I do a lot of my analysis in Bullcharts and Excel where I can in nanoseconds assemble a list of the codes in any format. I want to be able to bulk enter   “in one hit”    into a broker watchlist a whole string of up to 30 - 40 codes  from Excel as   (csv) BHP,CBA,WBC or  (space separated) BHP CBA WBC  or 
(vertical Excel list)
BHP
CBA
WBC

Previously on the Westpac platform I could do this (it used to be a wonderful site!), but with the new platform they have thrown the baby out with the bathwater and I now must tediously enter the codes one at a time into a separate code box for each code eg. BHP click down to the next box CBA click down to the next box WC..   ooops .. back space …WBC click down to the next box. I feel like some medieval monk hand copying the bible when the monastery used to own a printing press.

So now I’m looking for a new broker. I have tried Macquarie Edge, Bell Direct, and Commsec. They were very helpful and prompt in reply, but unfortunately they tell me you must tediously enter codes one at a time on their platform also. A friend uses Etrade WebIress and she says yes they do have this bulk entry feature, but I don’t like their hefty brokerage rates, and would prefer an alternative if there is one. 

Are any of you out there using an online broker who includes this bulk entry of codes “into” a watchlist feature?
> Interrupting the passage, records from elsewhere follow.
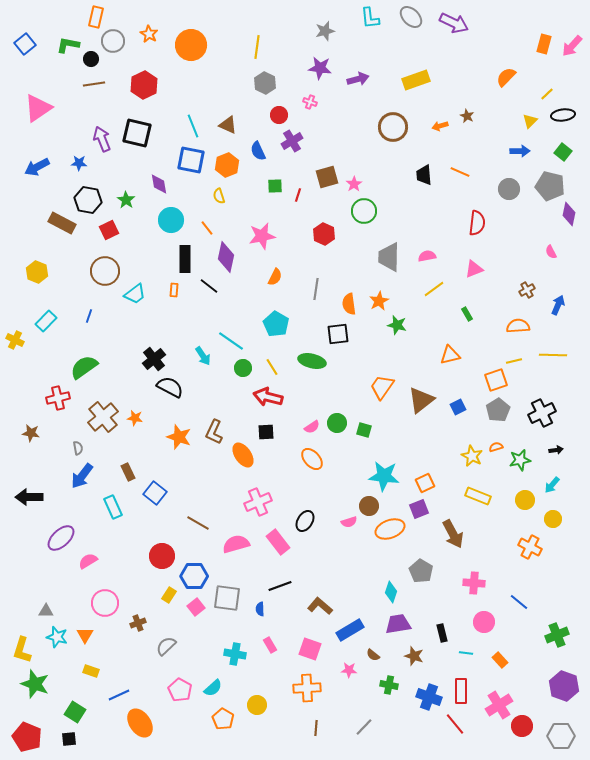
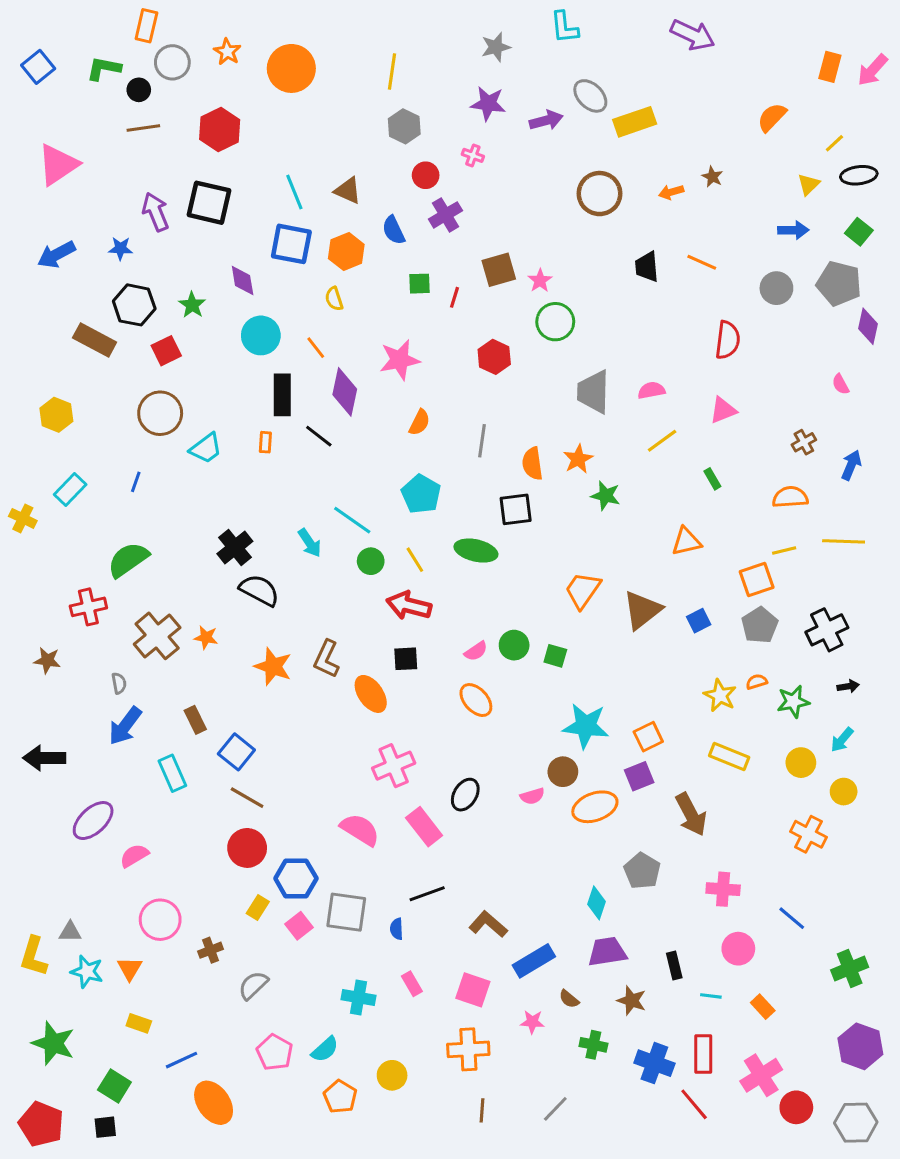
gray ellipse: (411, 17) -> (590, 96), moved
brown line: (198, 523) -> (247, 798), moved
pink semicircle: (236, 544) -> (360, 830), turned 48
yellow L-shape: (22, 650) -> (34, 956), moved

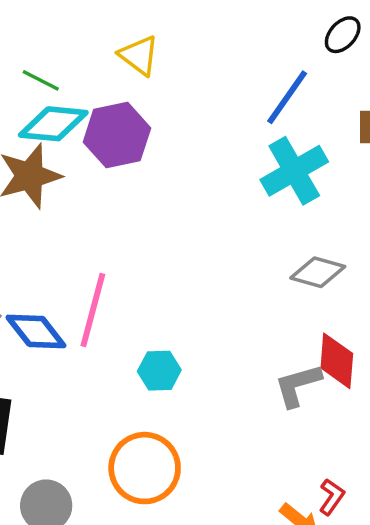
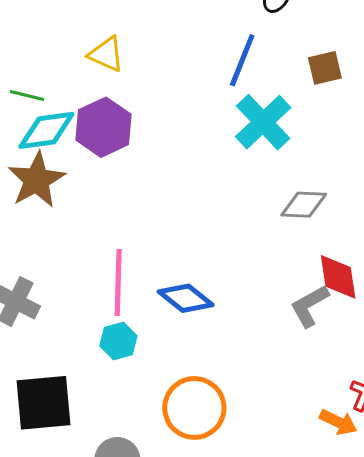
blue diamond: (36, 331) -> (186, 298), moved
cyan hexagon: (159, 371) -> (118, 341), moved

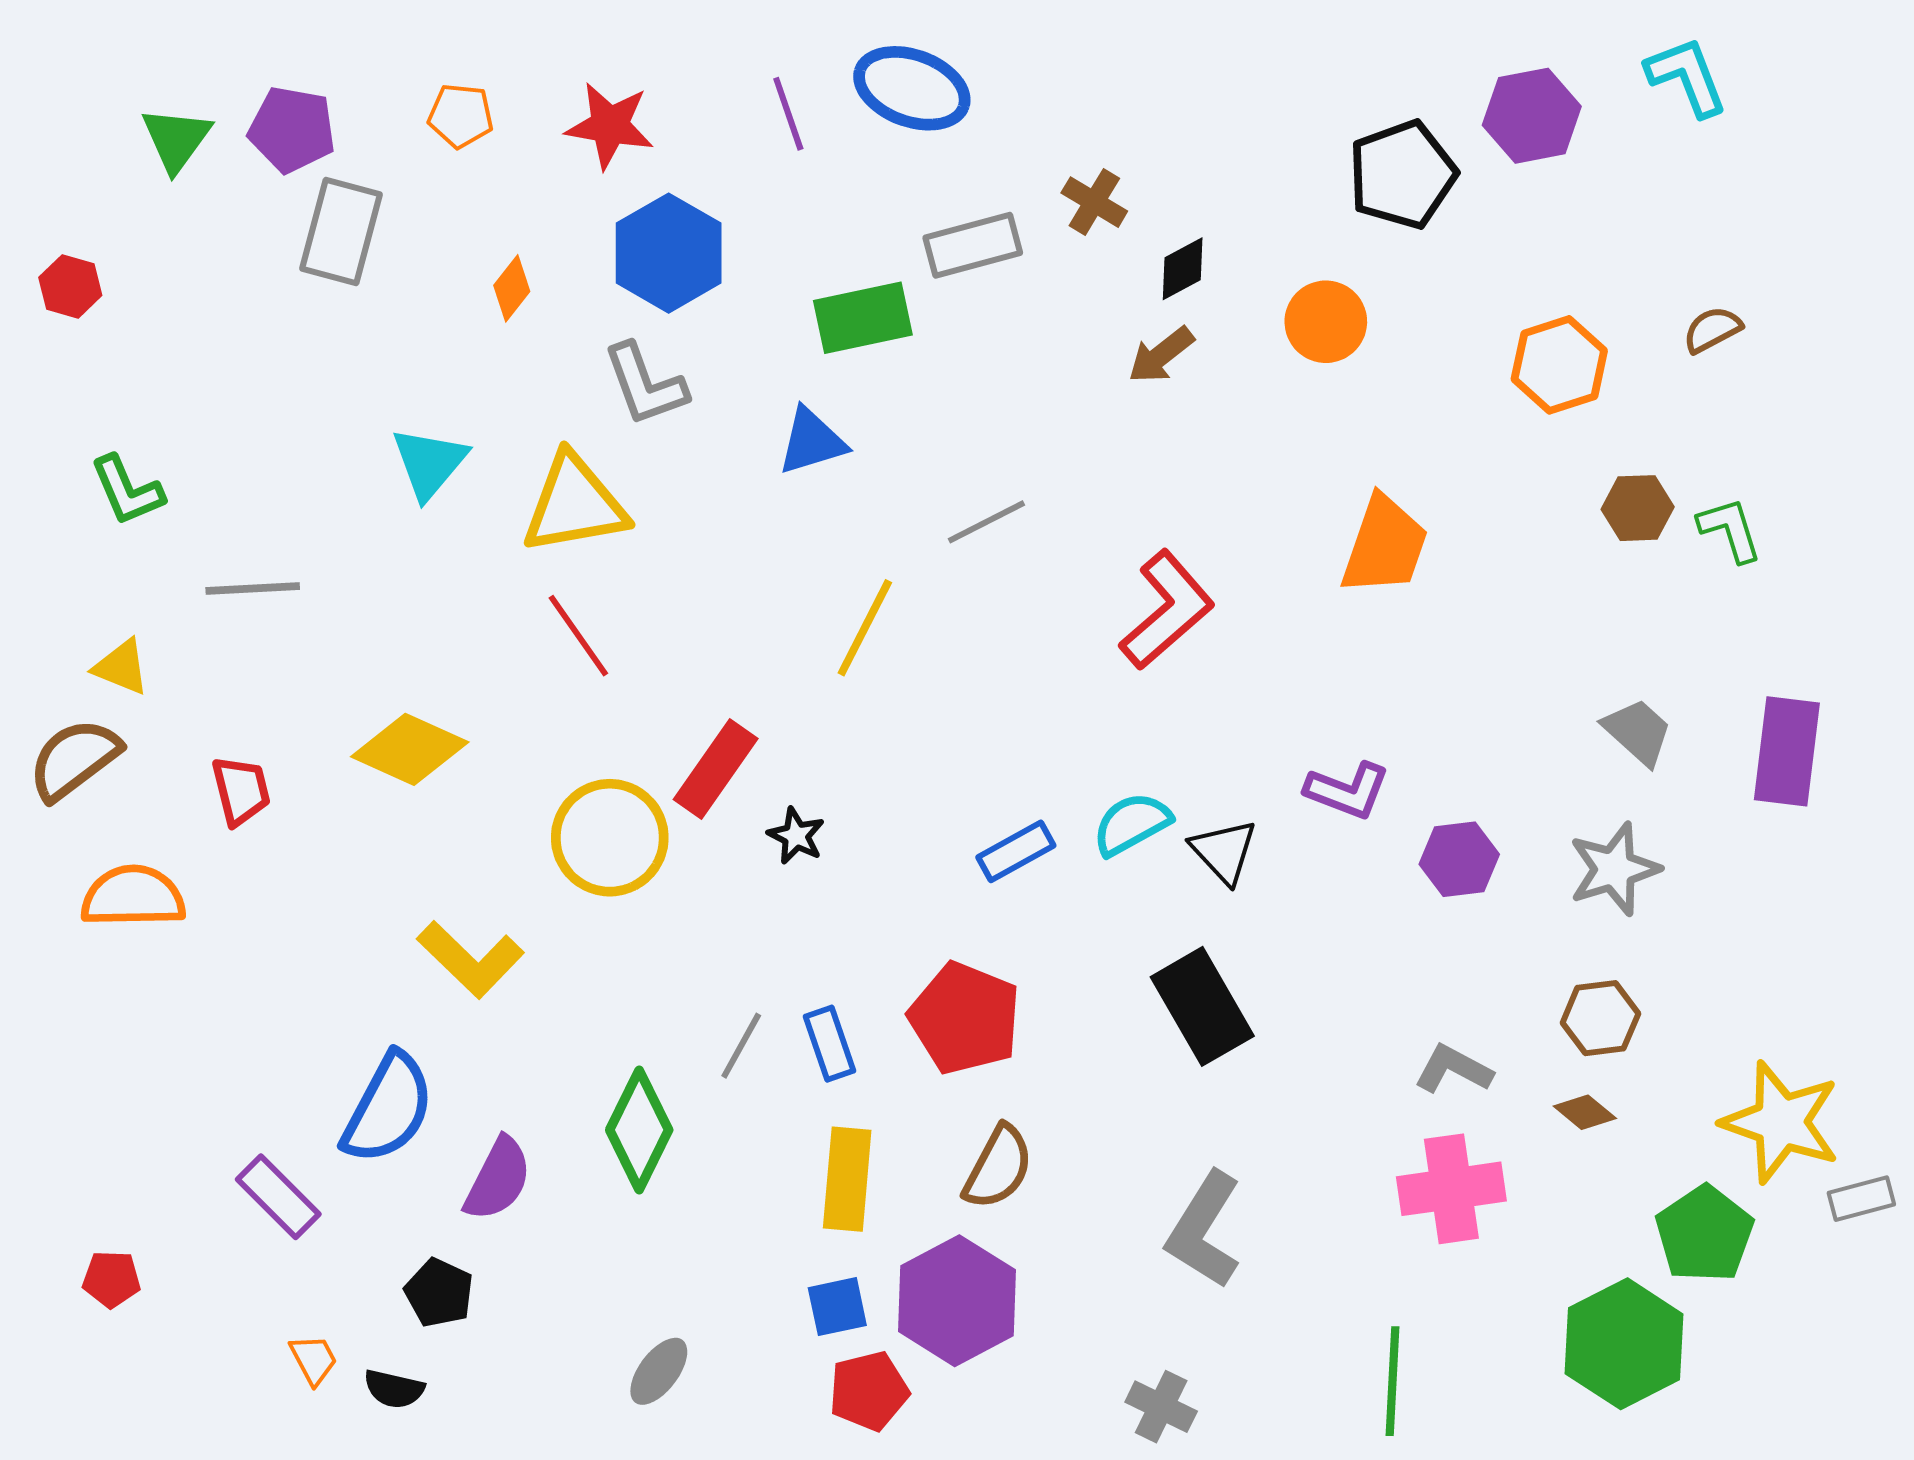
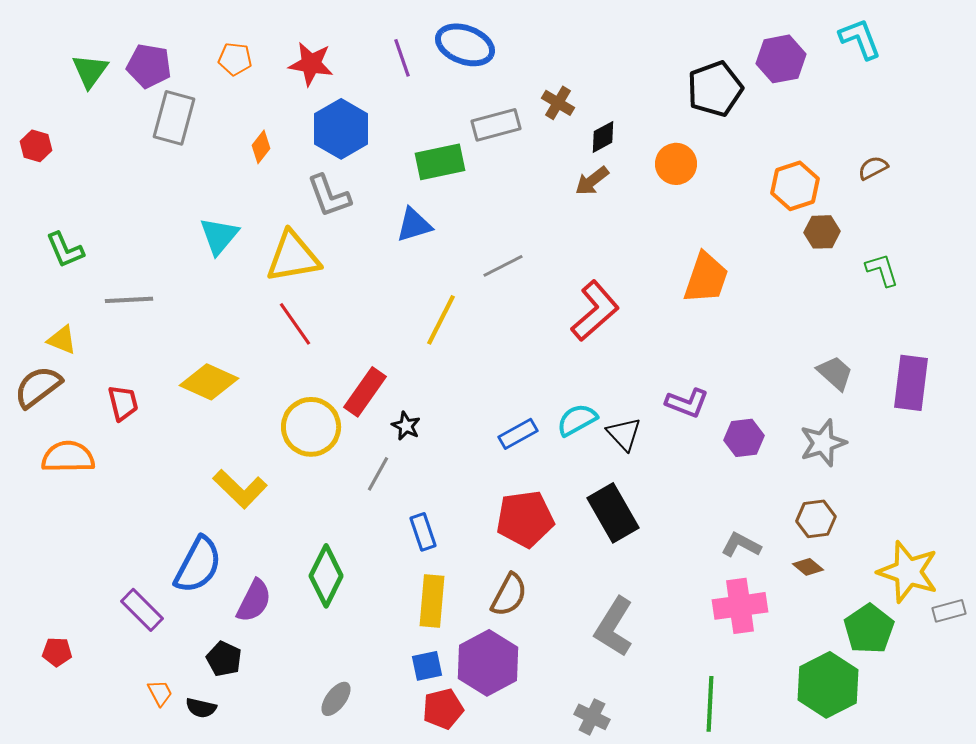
brown hexagon: (1638, 508) -> (822, 232), moved
red pentagon: (965, 1018) -> (525, 519), moved, turned -30
gray line: (741, 1046) -> (378, 474), moved

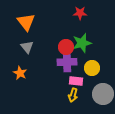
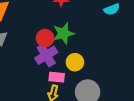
purple cross: (67, 62) -> (46, 55), turned -30

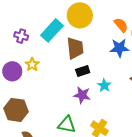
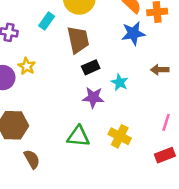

The reverse process getting them out of the watchlist and into Excel is easy for me with a simple copy and paste and a macro. It’s the getting the codes INTO the watchlist quickly that I’m looking for.

Thank you for your help

:bier:


----------



## Trembling Hand (17 March 2010)

*Re: I need a platform that allows bulk code entry please*

http://www.interactivebrokers.com/mkt/mktban/index.php?src=asf1


----------



## titl4 (17 March 2010)

*Re: I need a platform that allows bulk code entry please*

or the 3rd party Australian brokers which use the IB platform - Kinetic, Halifax etc.



Trembling Hand said:


> http://www.interactivebrokers.com/mkt/mktban/index.php?src=asf1


----------